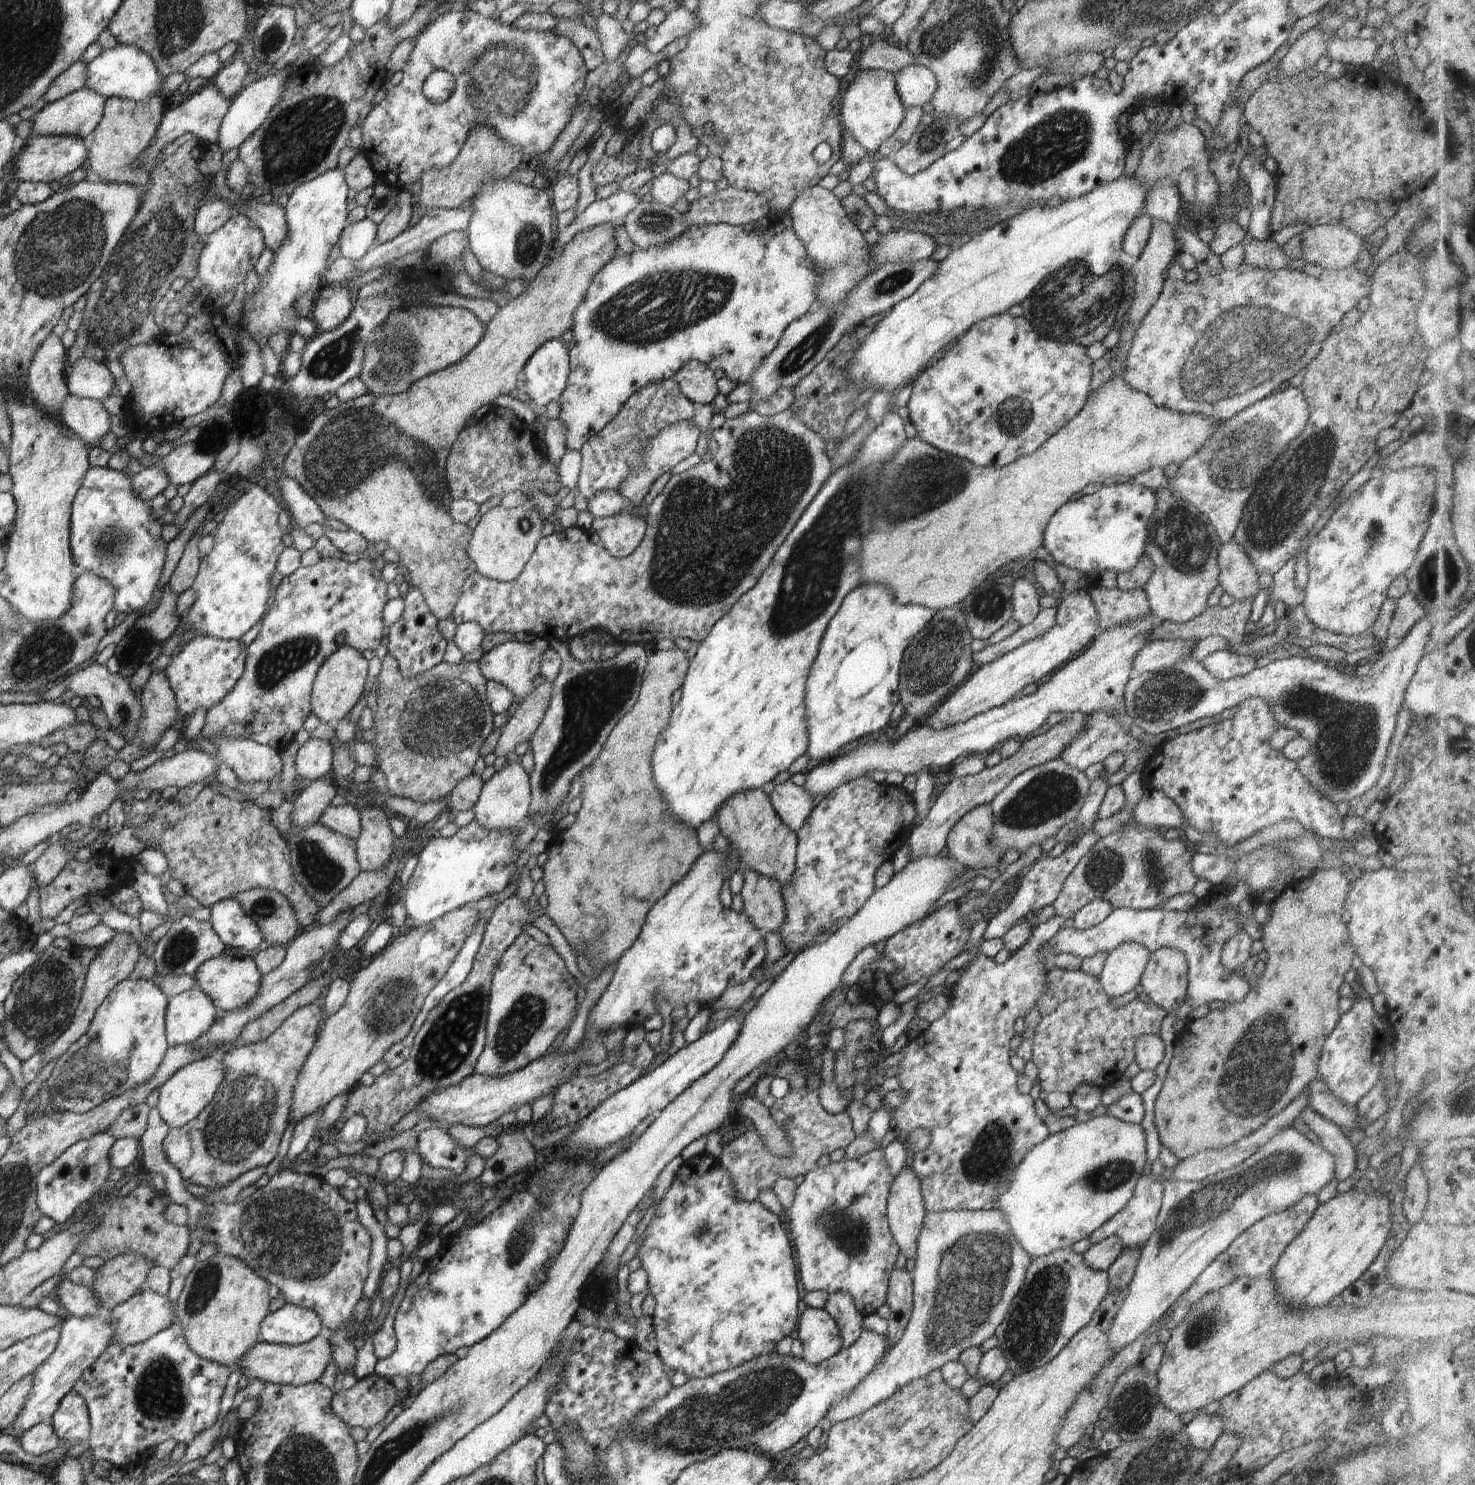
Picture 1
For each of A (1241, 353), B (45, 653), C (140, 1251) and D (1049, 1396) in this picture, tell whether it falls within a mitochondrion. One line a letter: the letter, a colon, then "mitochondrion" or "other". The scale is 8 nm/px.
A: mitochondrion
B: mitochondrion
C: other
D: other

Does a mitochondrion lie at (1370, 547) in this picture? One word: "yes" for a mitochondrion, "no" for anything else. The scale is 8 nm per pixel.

• TASK DIRECTIONS
Give the entries again word for word, but skip the pictures.

• RESULT
Picture 1
For each of A (1241, 353), B (45, 653), C (140, 1251) and D (1049, 1396) in this picture, tell whether it falls within a mitochondrion. One line a letter: the letter, a colon, then "mitochondrion" or "other". The scale is 8 nm/px.
A: mitochondrion
B: mitochondrion
C: other
D: other

Does a mitochondrion lie at (1370, 547) in this picture? One word: "yes" for a mitochondrion, "no" for anything else. The scale is 8 nm per pixel.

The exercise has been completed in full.